A sad David takes the soup away and watches with a tear in his eye as Seamus Heaney, a man whom he has respected for so many years, sits grumpily in his back garden and eats bread and jam. Out of the corner of his eye David sees something that amazes, startles and unnerves him at the same time,
“Aw fuck,” he thinks. “The Bullfrogs. Right down the garden the gross-bellied frogs were cocked
on route to Heaney; their loose necks pulsed like sails. I am damned. I am damned. Master hates them.”

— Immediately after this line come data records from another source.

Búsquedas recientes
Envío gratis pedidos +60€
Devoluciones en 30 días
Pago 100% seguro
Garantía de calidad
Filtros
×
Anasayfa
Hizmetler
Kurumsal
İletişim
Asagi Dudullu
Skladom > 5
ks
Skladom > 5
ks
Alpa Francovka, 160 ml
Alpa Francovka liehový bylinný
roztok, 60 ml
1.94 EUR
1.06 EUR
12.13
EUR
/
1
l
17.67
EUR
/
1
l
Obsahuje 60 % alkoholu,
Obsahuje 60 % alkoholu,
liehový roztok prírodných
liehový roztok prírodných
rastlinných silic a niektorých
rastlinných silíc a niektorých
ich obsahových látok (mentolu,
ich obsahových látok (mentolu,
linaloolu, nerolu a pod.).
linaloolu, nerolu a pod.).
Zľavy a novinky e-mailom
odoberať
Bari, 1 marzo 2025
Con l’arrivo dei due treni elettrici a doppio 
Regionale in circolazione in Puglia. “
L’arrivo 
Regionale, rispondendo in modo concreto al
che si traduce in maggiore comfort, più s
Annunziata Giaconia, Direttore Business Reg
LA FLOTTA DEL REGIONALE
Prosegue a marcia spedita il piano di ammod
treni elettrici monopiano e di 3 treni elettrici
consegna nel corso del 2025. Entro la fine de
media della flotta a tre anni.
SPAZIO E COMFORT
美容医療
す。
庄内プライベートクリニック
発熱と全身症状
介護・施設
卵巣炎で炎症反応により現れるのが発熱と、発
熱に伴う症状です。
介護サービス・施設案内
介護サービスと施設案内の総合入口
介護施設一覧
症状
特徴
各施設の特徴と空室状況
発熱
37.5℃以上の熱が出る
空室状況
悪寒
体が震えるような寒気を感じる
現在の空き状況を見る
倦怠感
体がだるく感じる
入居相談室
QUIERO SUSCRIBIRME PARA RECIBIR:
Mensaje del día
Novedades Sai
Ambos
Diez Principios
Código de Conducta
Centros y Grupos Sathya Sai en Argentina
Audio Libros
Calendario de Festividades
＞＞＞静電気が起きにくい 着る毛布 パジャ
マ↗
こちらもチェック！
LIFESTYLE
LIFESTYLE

Heaney, realising he is surrounded, goes blood-red and can’t speak he is so angry. Soon he is issuing obscene threats, some of which I cannot repeat as they send my mind into a chaos that no right-thinking man should have to go through.
“You’re a dead man Attenborough! I’m gonna fuck you right up,” a standing Heaney rages.
Heaney stamps on some frogs, their blunt heads farting. David, sickened by this, turned, and ran. He tripped in the manner of Penelope Pitstop or Daphne from Scooby Doo, rendered helpless by a small branch. When he was not so faint, a shadow loomed over him. The last thing famous naturalist David Attenborough ever saw was a wild-eyed grinning poet shoving mashed up bullfrogs into his mouth and up his nose. The last thing he heard was a screaming Heaney issuing a terrifying Mantra.
“Take these great slime Kings and feed the naturalist. Take these great slime Kings and feed the naturalist. Take these great slime Kings and feed the fucking naturalist.”
Not many people know that Seamus Heaney wrote this song.